We leave for ower sking holiday next week and we are going to travel on the none toll roads So does anyone no of a safe place to park up for the night near calais 

we will arrive at about 2am and i would like to sleep 
then travel down in the day


thanks mark


----------



## WingPete (Jan 29, 2006)

*Harbour Aire*

Try getting into the Calais town parking Aire. It is right on harbour entrance, by the beaches. And free.
Signposted from town access roads "Camping". After ferry terminals, head for town centre, then through shopping streets, to pick up signs. Plenty of space, waste dump facilities and fresh water. Good level hard surface, keep to right side of restaurant buildings, or you run up to height restrictor for big outfits, but good for 3 m heights.
No charge levied on Jan 19th this year !


----------



## klubnomad (Mar 6, 2006)

Last time I was in Callais, the aires by the docks - on the seafront was €7 per night.

Dave

656


----------



## Arizona (May 9, 2005)

Hi 

We always take the night boat over and stay on the aire in Calais quite a bit and yes it's €7 a night. I have seen campers just pull up and stay beside the trucks on the dock. There is also a car park on the left hand side before you go over the bridge into Calais town that I've seen overnight parking. 

Good Luck

Arizona


----------



## zulurita (May 9, 2005)

You will probably find that at this time of the year you won't have to pay the 7€ at Calais aires, generally in season when you have to pay. e.g.April-Sept. and not always then, sometimes just May-Aug.


----------



## Steptoe (Nov 8, 2005)

I've tried both the Aire and the car park for the terminal building ( on the left as you leave the ferry in the E16 direction )

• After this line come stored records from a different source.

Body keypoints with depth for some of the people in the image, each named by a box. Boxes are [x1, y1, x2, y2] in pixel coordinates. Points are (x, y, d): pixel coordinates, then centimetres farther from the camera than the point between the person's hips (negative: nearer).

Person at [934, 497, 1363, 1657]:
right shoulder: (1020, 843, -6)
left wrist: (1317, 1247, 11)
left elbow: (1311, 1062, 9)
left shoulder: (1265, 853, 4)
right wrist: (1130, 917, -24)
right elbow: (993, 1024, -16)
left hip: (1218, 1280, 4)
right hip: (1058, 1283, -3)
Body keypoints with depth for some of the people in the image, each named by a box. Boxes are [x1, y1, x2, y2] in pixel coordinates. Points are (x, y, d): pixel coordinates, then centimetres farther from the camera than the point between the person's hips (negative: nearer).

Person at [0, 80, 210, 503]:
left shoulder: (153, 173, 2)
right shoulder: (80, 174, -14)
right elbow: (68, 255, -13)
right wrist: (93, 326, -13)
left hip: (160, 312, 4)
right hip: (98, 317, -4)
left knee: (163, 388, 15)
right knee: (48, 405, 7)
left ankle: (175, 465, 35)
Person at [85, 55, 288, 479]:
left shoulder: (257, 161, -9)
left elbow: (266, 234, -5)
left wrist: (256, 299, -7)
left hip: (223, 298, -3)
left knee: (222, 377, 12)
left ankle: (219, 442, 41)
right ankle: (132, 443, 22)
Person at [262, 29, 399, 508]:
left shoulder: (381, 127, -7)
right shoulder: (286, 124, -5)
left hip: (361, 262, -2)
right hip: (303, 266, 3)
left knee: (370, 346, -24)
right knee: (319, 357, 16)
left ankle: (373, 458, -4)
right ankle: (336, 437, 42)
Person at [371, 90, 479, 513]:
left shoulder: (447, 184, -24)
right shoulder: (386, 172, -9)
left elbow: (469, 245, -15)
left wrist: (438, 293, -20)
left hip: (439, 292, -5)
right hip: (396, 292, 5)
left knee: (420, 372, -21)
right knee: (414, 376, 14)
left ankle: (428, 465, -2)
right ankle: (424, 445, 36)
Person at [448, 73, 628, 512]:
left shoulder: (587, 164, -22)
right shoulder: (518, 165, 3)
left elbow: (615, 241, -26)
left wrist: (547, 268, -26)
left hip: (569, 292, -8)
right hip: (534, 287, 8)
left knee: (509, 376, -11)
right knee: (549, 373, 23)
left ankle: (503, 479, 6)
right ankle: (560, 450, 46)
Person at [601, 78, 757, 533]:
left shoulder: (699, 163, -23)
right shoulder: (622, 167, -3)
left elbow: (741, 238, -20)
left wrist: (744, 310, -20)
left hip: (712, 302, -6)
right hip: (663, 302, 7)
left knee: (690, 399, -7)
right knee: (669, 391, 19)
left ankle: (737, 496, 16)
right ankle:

Of the two I preferred the car park because of access to the toilets in the terminal, the Aire ones are closed off-season. There is constant lorry noise though, having said that there is ferry noise at the Aire.


----------



## thefman (May 1, 2005)

cap blanc nez is very nice just a ten minute drive away.


----------



## Patrick_Phillips (Aug 17, 2006)

*Wild camp near Calais*

If you are willing to drive about 50 mins to Le Touquet - South on the E402 to exit 26 and West on the N39 to Le Touquet Paris-Plage and head for the South West of the estuary.
You will find a sandy track right along the sea front with lots of No Camping signs but keep going to the end where the track turns East on the river bank and you will find lots of space right on the bank without any restrictive signs.
It is a magic spot well worth the effort!


----------